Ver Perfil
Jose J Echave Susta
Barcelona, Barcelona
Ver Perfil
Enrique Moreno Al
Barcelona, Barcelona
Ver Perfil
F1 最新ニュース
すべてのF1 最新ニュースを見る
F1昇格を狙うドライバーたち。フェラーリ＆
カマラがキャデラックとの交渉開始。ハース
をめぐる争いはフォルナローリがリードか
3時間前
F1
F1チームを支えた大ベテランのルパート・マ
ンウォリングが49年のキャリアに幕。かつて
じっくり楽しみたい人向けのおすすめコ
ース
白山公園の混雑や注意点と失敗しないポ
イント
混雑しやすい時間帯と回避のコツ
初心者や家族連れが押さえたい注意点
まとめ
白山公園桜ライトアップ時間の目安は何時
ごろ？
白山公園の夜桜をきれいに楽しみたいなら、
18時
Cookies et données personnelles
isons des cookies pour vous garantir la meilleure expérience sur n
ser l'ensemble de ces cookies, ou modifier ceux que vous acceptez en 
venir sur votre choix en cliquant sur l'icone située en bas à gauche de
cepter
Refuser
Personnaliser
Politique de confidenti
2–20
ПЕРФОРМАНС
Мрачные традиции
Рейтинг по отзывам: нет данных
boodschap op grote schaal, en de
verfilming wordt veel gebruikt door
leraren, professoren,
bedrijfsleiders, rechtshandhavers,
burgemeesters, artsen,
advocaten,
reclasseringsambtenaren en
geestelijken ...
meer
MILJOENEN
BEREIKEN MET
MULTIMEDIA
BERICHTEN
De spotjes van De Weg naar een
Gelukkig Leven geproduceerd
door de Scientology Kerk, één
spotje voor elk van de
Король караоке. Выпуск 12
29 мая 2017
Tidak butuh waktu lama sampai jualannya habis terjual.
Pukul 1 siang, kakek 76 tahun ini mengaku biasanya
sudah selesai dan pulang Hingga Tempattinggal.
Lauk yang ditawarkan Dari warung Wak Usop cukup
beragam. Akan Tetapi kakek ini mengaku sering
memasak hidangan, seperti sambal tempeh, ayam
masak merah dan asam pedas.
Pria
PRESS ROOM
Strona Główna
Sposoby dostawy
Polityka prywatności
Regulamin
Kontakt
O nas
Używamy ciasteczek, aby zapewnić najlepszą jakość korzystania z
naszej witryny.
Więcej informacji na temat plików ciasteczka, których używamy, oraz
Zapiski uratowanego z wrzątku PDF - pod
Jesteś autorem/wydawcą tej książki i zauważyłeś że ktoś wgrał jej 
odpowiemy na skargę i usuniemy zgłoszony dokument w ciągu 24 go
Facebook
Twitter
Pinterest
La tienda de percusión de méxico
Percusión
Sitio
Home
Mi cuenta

**TASK DIRECTIONS:** Please format the lines above as a JSON list of strings, one string per line, leaving out any blank lines.

**RESULT FOR THIS EXERCISE:**
[
  "Ver Perfil",
  "Jose J Echave Susta",
  "Barcelona, Barcelona",
  "Ver Perfil",
  "Enrique Moreno Al",
  "Barcelona, Barcelona",
  "Ver Perfil",
  "F1 最新ニュース",
  "すべてのF1 最新ニュースを見る",
  "F1昇格を狙うドライバーたち。フェラーリ＆",
  "カマラがキャデラックとの交渉開始。ハース",
  "をめぐる争いはフォルナローリがリードか",
  "3時間前",
  "F1",
  "F1チームを支えた大ベテランのルパート・マ",
  "ンウォリングが49年のキャリアに幕。かつて",
  "じっくり楽しみたい人向けのおすすめコ",
  "ース",
  "白山公園の混雑や注意点と失敗しないポ",
  "イント",
  "混雑しやすい時間帯と回避のコツ",
  "初心者や家族連れが押さえたい注意点",
  "まとめ",
  "白山公園桜ライトアップ時間の目安は何時",
  "ごろ？",
  "白山公園の夜桜をきれいに楽しみたいなら、",
  "18時",
  "Cookies et données personnelles",
  "isons des cookies pour vous garantir la meilleure expérience sur n",
  "ser l'ensemble de ces cookies, ou modifier ceux que vous acceptez en ",
  "venir sur votre choix en cliquant sur l'icone située en bas à gauche de",
  "cepter",
  "Refuser",
  "Personnaliser",
  "Politique de confidenti",
  "2–20",
  "ПЕРФОРМАНС",
  "Мрачные традиции",
  "Рейтинг по отзывам: нет данных",
  "boodschap op grote schaal, en de",
  "verfilming wordt veel gebruikt door",
  "leraren, professoren,",
  "bedrijfsleiders, rechtshandhavers,",
  "burgemeesters, artsen,",
  "advocaten,",
  "reclasseringsambtenaren en",
  "geestelijken ...",
  "meer",
  "MILJOENEN",
  "BEREIKEN MET",
  "MULTIMEDIA",
  "BERICHTEN",
  "De spotjes van De Weg naar een",
  "Gelukkig Leven geproduceerd",
  "door de Scientology Kerk, één",
  "spotje voor elk van de",
  "Король караоке. Выпуск 12",
  "29 мая 2017",
  "Tidak butuh waktu lama sampai jualannya habis terjual.",
  "Pukul 1 siang, kakek 76 tahun ini mengaku biasanya",
  "sudah selesai dan pulang Hingga Tempattinggal.",
  "Lauk yang ditawarkan Dari warung Wak Usop cukup",
  "beragam. Akan Tetapi kakek ini mengaku sering",
  "memasak hidangan, seperti sambal tempeh, ayam",
  "masak merah dan asam pedas.",
  "Pria",
  "PRESS ROOM",
  "Strona Główna",
  "Sposoby dostawy",
  "Polityka prywatności",
  "Regulamin",
  "Kontakt",
  "O nas",
  "Używamy ciasteczek, aby zapewnić najlepszą jakość korzystania z",
  "naszej witryny.",
  "Więcej informacji na temat plików ciasteczka, których używamy, oraz",
  "Zapiski uratowanego z wrzątku PDF - pod",
  "Jesteś autorem/wydawcą tej książki i zauważyłeś że ktoś wgrał jej ",
  "odpowiemy na skargę i usuniemy zgłoszony dokument w ciągu 24 go",
  "Facebook",
  "Twitter",
  "Pinterest",
  "La tienda de percusión de méxico",
  "Percusión",
  "Sitio",
  "Home",
  "Mi cuenta"
]